In the case of our playlist, it gives the season, episode number, and subject.

This part contains some error handling : some of the videos in the playlist are BLOCKED in France.
When a video is blocked, the short description is empty, and thus the result for the regex search is None. This rises an error in the code and ends the loop when building the dataframe.

To avoid this, a flag variable "p" is added, with a value if the description is empty and a different value when the description exists. The function "shortdesc" returns the description (or "None") and the value of p that will be used later in error handling. 

-------------  shortdesc(video_soup)

###### Publication Date

Again, the publication date is present in the metadata.
I converted it to datetime format for easier classifying in the dataframe.

-------------  pubdate(video_soup)

###### Episode number, suject

From the short description.

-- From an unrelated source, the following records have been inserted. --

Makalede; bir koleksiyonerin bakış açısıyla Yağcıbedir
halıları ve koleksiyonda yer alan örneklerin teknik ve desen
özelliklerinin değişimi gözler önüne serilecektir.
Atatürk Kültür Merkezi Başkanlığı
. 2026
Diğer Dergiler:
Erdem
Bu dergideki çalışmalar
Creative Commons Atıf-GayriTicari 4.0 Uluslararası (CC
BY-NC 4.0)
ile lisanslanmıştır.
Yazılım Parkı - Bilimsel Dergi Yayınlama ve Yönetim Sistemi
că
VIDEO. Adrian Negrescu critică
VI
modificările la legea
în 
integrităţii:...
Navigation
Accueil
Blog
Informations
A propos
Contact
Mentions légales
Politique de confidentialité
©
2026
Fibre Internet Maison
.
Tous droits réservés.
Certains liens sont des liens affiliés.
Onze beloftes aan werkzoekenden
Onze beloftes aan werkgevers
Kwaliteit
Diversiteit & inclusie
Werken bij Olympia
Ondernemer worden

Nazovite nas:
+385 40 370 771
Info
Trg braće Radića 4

These functions will be run (or not) according to the value of the control variable p, describe earlier.

-------------  episodenb(descriptiontxt)
-------------  subject(descriptiontxt)

###### Video thumbnails urls

This function runs from the original playlist page and not each individual video page.

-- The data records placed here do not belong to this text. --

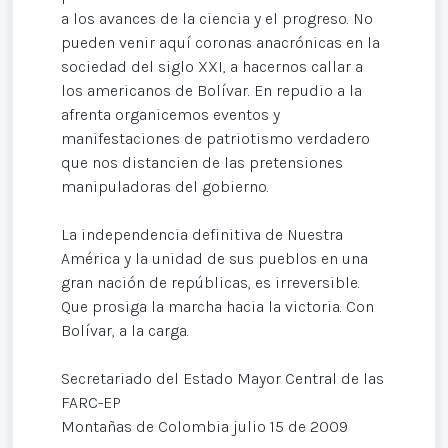
a los avances de la ciencia y el progreso. No
pueden venir aquí coronas anacrónicas en la
sociedad del siglo XXI, a hacernos callar a
los americanos de Bolívar. En repudio a la
afrenta organicemos eventos y
manifestaciones de patriotismo verdadero
que nos distancien de las pretensiones
manipuladoras del gobierno.
La independencia definitiva de Nuestra
América y la unidad de sus pueblos en una
gran nación de repúblicas, es irreversible.
Que prosiga la marcha hacia la victoria. Con
Bolívar, a la carga.
Secretariado del Estado Mayor Central de las
FARC-EP
Montañas de Colombia julio 15 de 2009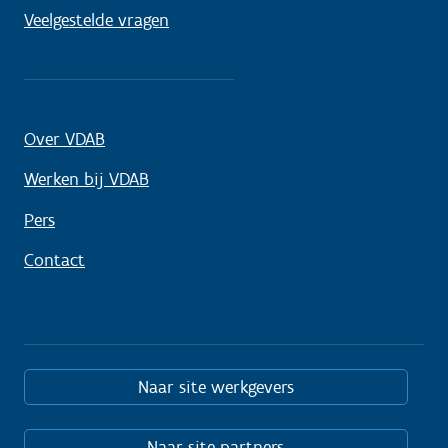
Veelgestelde vragen
Over VDAB
Werken bij VDAB
Pers
Contact
Naar site werkgevers
Naar site partners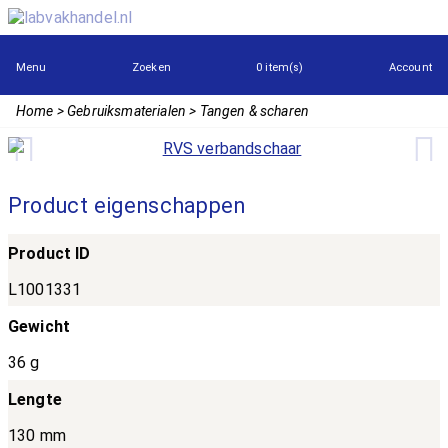
Menu
Zoeken
0 item(s)
Account
Home
Gebruiksmaterialen
Tangen & scharen
Product eigenschappen
Product ID
L1001331
Gewicht
36 g
Lengte
130 mm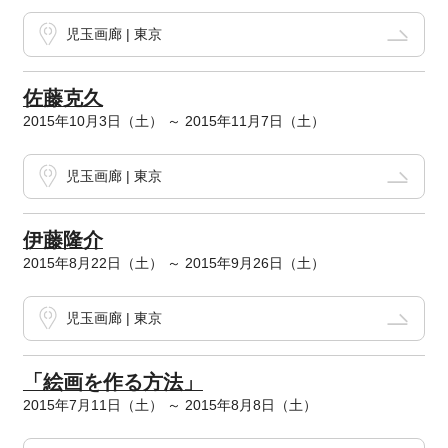
児玉画廊 | 東京
佐藤克久
2015年10月3日（土） ～ 2015年11月7日（土）
児玉画廊 | 東京
伊藤隆介
2015年8月22日（土） ～ 2015年9月26日（土）
児玉画廊 | 東京
「絵画を作る方法」
2015年7月11日（土） ～ 2015年8月8日（土）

-------------  getimglinks(playlist_soup)


###### The loop

Here, the functions loop over every link in the link list.

The info from every function is added to a list, that is added to the data frame at the end of each iteration.

If the video is blocked, the error handling takes over and jumps to the next link with "continue", ending that iteration early.

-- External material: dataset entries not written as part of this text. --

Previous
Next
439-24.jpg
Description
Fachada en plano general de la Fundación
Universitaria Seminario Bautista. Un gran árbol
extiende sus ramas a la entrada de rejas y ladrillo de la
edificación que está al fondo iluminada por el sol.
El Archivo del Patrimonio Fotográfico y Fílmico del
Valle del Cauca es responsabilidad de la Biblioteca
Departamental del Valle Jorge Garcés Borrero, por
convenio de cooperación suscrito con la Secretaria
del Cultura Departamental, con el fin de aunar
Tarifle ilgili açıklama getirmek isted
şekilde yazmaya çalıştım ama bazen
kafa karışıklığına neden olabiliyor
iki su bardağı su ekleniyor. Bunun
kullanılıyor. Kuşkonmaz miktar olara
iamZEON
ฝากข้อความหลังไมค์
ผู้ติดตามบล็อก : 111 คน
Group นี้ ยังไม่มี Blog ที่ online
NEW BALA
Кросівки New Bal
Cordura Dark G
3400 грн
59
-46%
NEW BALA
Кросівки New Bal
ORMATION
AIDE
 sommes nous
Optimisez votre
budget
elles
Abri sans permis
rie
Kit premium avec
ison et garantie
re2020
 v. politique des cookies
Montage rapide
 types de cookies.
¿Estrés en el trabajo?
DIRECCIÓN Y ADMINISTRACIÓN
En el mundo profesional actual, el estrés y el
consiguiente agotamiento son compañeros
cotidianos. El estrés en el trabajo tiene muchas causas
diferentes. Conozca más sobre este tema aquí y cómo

A counter is used to create the index, updated after adding the row to the dataframe.


############ Visualizing the Dataframe with thumbnails for each video 

First, I reorganize the column names, to get the thumbnail next to the subject.
I'll also create a new dataframe for this part.
Now, in order to use the HTML module and display the images, 
I must reformat the thumbnail urls.
I will use a simple function to add an img src tag and specify a display width.

Then, using the HTML function from the IPython.core.display library: 

pd.set_option('display.max_colwidth', -1)

HTML(yt_viz.to_html(escape=False ,formatters=dict(image=path_to_image_html)))


########### GENERALIZING THE CODE FOR ANY YOUTUBE PLAYLIST

In my second code page, Youtube_Spider, I generalized the code using a spider available thanks to Ironhack, customizing it to fit my code.
This code provides some error handling, and is more interactive.
It asks the user if they want to save the data in CSV.
It only provides the short description and not the "episodenb" and "subject" like the How It's Made code.